[Brano fornito]
Nella scelta delle aree di produzione vengono privilegiati i terreni con buona esposizione adatti ad una viticoltura di qualità.

La storia vitivinicola della regione, pur avendo subito un periodo di stallo produttivo e anzi di involuzione, dovuta alla difficoltà di produzione di queste aree con terrazzate e con forti pendenze, è attestata da numerosi documenti, che riportano la stretta connessione ed interazione esistente tra i fattori umani e la qualità e le peculiari caratteristiche del vino “Terre Lariane

La IGT «Terre Lariane» è stata riconosciuta con Decreto ministeriale del 17 luglio 2008

 

Articolo 9

Riferimenti alla struttura di controllo

 

Nome e Indirizzo:

Ministero delle politiche agricole alimentari e forestali

ICQRF – Ispettorato centrale della tutela della qualità e repressione frodi dei prodotti agroalimentari

Via Pitteri Milano.

L’Ispettorato centrale della tutela della qualità e repressione frodi dei prodotti agroalimentari è l’Autorità di controllo competente del Ministero delle politiche agricole alimentari e forestali, ai sensi dell’articolo 13 del decreto legislativo n. 61/2010 (Allegato 2) che effettua la verifica annuale del rispetto delle disposizioni del presente disciplinare, conformemente all’articolo 25, par. 1, 1° capoverso, lettera b) e c), ed all’articolo 26, par. 1, del Reg. CE n. 607/2009, per i prodotti beneficianti della IGP, mediante una metodologia dei controlli nell’arco dell’intera filiera produttiva

 (viticoltura, elaborazione, confezionamento) effettuata selezionando casualmente un numero minimo di soggetti individuati mediante un’analisi di rischio, conformemente al citato articolo 25, par. 1, 2° capoverso, lettera a).

[Estratto dati]

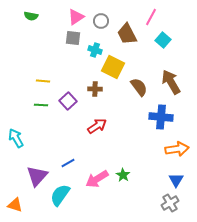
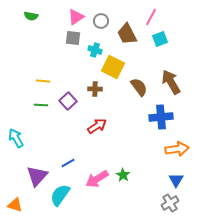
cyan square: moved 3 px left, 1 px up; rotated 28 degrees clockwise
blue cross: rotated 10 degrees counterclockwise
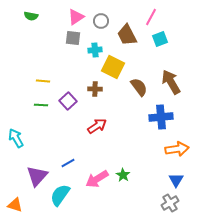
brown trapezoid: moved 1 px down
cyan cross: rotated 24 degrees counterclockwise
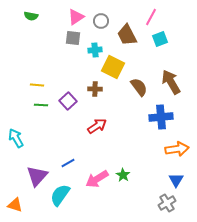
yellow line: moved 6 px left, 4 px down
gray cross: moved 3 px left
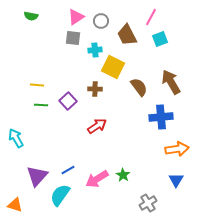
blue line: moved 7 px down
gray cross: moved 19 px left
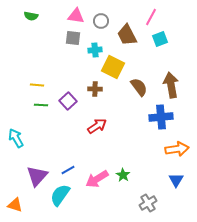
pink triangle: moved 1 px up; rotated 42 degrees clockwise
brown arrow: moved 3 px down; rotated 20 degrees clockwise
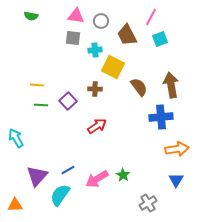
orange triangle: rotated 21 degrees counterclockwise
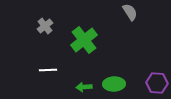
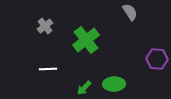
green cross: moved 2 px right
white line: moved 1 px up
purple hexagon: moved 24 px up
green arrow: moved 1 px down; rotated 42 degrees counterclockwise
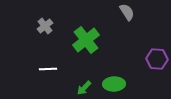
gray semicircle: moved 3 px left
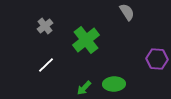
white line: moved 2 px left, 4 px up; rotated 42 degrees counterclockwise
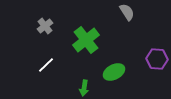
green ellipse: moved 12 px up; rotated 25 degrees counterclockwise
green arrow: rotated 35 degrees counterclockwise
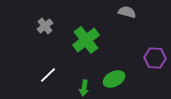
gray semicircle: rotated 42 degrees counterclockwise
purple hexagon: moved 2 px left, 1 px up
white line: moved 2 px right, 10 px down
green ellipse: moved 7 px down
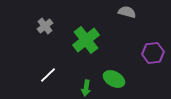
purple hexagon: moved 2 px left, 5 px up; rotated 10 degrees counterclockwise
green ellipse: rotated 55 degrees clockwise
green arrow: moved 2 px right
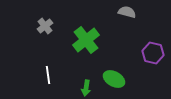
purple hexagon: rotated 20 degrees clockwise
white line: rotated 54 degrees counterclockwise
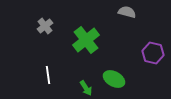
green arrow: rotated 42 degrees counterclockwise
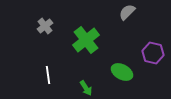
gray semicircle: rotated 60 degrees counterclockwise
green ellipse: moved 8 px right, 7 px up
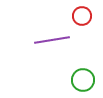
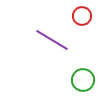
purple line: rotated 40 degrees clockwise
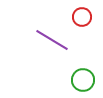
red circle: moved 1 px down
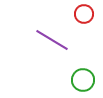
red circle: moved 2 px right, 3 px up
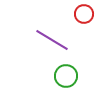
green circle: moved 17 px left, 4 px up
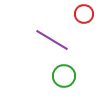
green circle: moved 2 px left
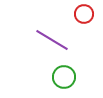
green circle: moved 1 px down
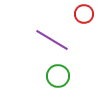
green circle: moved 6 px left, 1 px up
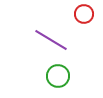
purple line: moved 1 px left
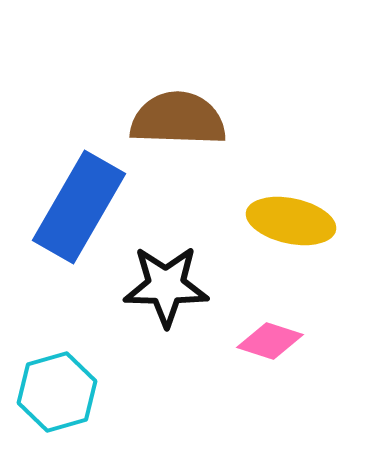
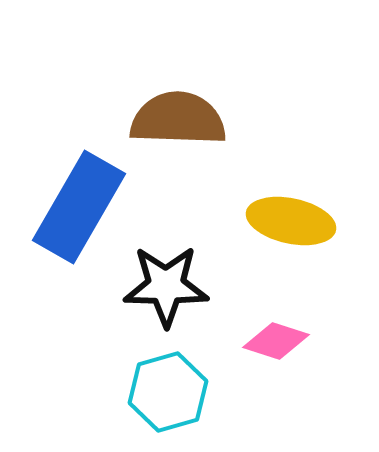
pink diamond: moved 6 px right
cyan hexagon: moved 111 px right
...
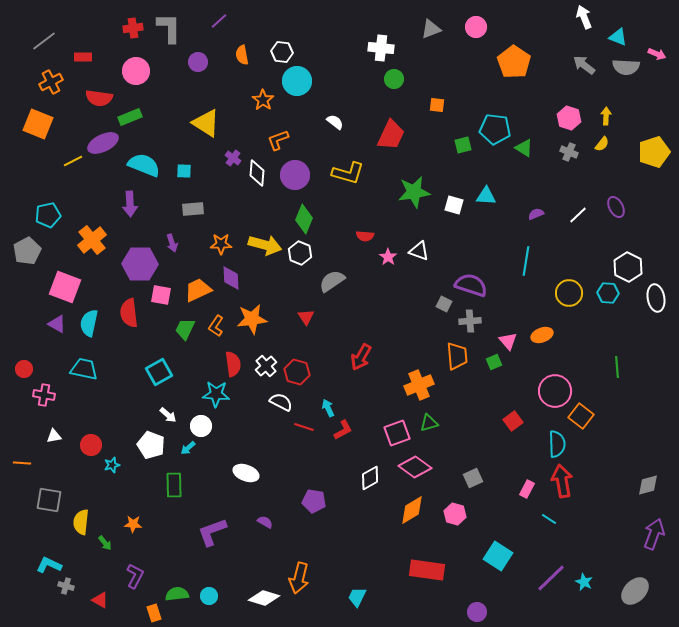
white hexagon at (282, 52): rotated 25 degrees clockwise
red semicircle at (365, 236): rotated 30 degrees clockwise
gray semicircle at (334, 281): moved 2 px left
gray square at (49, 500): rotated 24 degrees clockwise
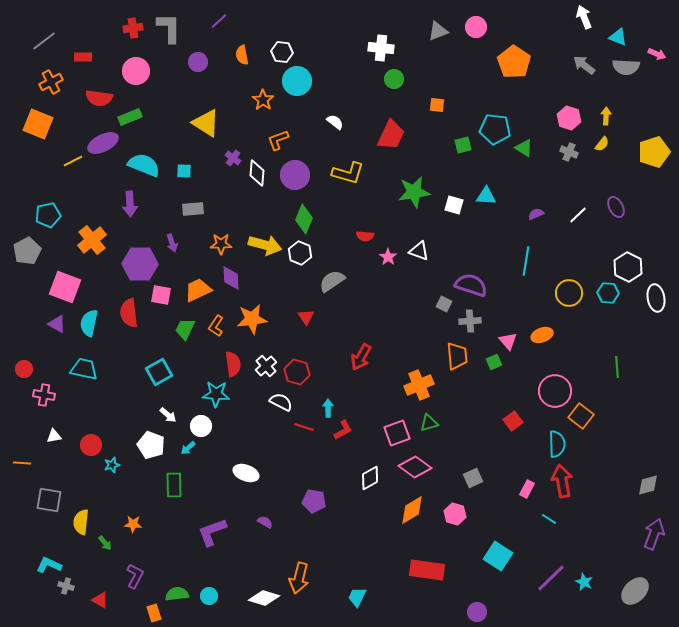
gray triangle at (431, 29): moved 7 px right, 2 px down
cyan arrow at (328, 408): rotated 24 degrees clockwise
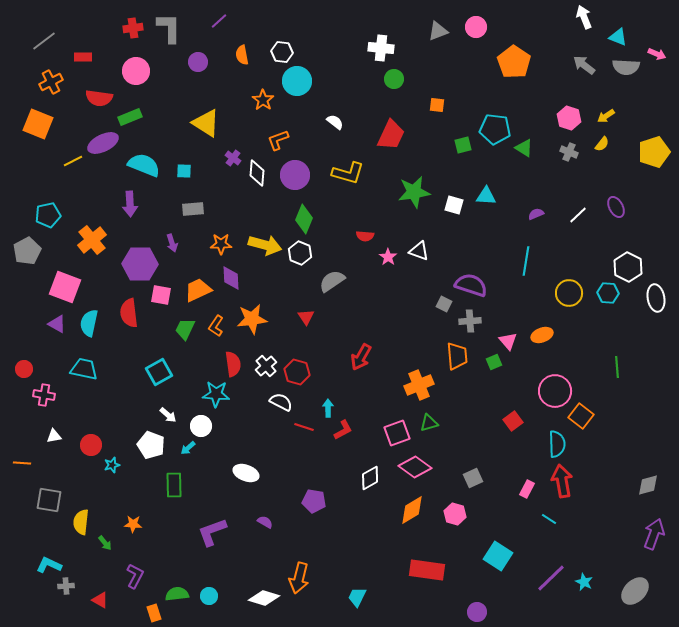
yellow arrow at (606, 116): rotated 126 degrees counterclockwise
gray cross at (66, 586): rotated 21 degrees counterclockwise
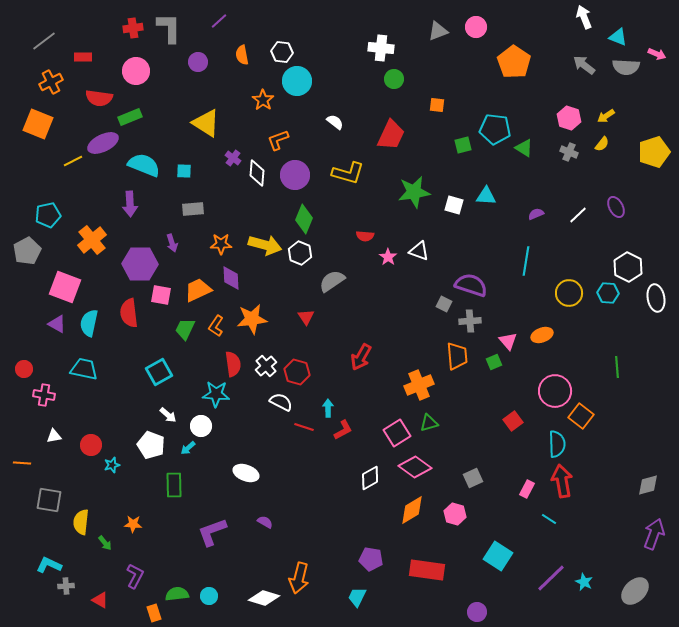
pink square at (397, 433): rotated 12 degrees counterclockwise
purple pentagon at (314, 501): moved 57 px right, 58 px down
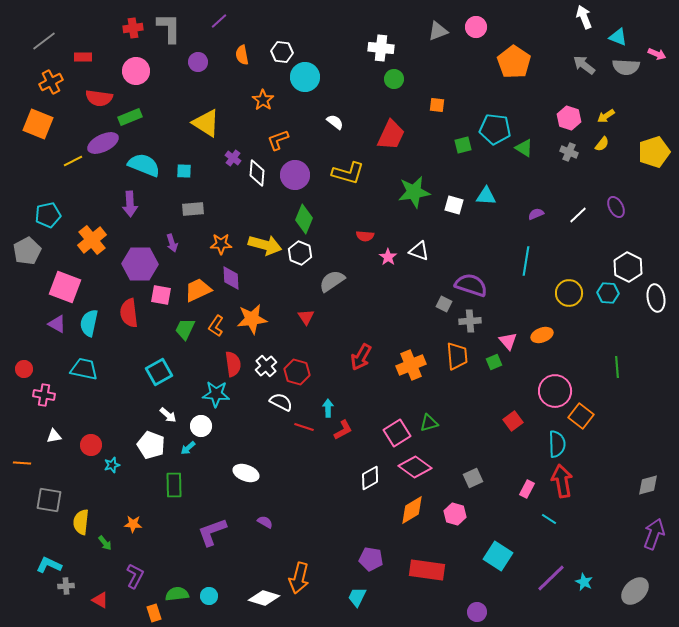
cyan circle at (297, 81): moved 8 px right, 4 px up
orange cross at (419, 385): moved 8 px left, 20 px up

[Cosa fare]
[1] Ricopia fedelmente le righe dei record comprese tra quella che contiene "cyan square: moved" e quella che contiene "green ellipse: moved 7 px down", entrambe incluse. Non riportare le immagini nella risposta.
[2] Prosegui il testo sul disciplinare dell'IGT «Terre Lariane», riprendendo subito dopo la sua ultima frase.

[Elenco risposte]
[1]
cyan square: moved 3 px left, 1 px up; rotated 28 degrees clockwise
blue cross: rotated 10 degrees counterclockwise
brown trapezoid: moved 1 px down
cyan cross: rotated 24 degrees counterclockwise
yellow line: moved 6 px left, 4 px down
gray cross: moved 3 px left
blue line: moved 7 px down
gray cross: moved 19 px left
pink triangle: moved 1 px up; rotated 42 degrees clockwise
brown arrow: moved 3 px down; rotated 20 degrees clockwise
orange triangle: rotated 21 degrees counterclockwise
green cross: moved 2 px right
white line: moved 1 px up
purple hexagon: moved 24 px up
green arrow: moved 1 px down; rotated 42 degrees counterclockwise
gray semicircle: moved 3 px left
white line: moved 2 px left, 4 px up; rotated 42 degrees counterclockwise
green ellipse: moved 12 px up; rotated 25 degrees counterclockwise
green arrow: rotated 35 degrees counterclockwise
gray semicircle: rotated 42 degrees counterclockwise
purple hexagon: moved 2 px left, 1 px up
white line: moved 2 px right, 10 px down
green ellipse: moved 7 px down

[2]
In particolare, tale verifica, che per quanto concerne il prodotto finito consiste nel solo esame analitico (conformemente all’articolo 25, par. 1, 1° capoverso, lett. b) e articolo 26, par. 1, del Reg. CE n. 607/2009), è espletata nel rispetto delle disposizioni previste dall’articolo 13 del citato decreto legislativo n. 61/2010 e dal DM 31 luglio 2009 (GU n. 230 del 3-10-2009), così come modificato con DM 30 luglio 2010 (GU n. 244 del 18-10-2010) e con DM 11 luglio 2011 (GU n. 219 del 20-09-2011) (Allegato 3).

 

N.B. fa fede solo il testo pubblicato sulla Gazzetta Ufficiale.

VALCAMONICA

I.G.T.

Decreto 02 ottobre 2003

Modifica Decreto 24 luglio 2009

(fonte GURI)

Modifica Decreto 30 novembre 2011

(fonte Mipaaf)

 

Articolo 1

Denominazione e vini

 

L'indicazione geografica tipica «Valcamonica», accompagnata da una delle specificazioni previste dal presente disciplinare di produzione, è riservata ai mosti e ai vini che rispondono alle condizioni e ai requisiti di seguito indicati.

 

Articolo 2

Base ampelografica

 

L'indicazione geografica tipica «Valcamonica» è riservata ai seguenti vini: bianco, anche nella tipologia passito, rosso, Marzemino e Merlot.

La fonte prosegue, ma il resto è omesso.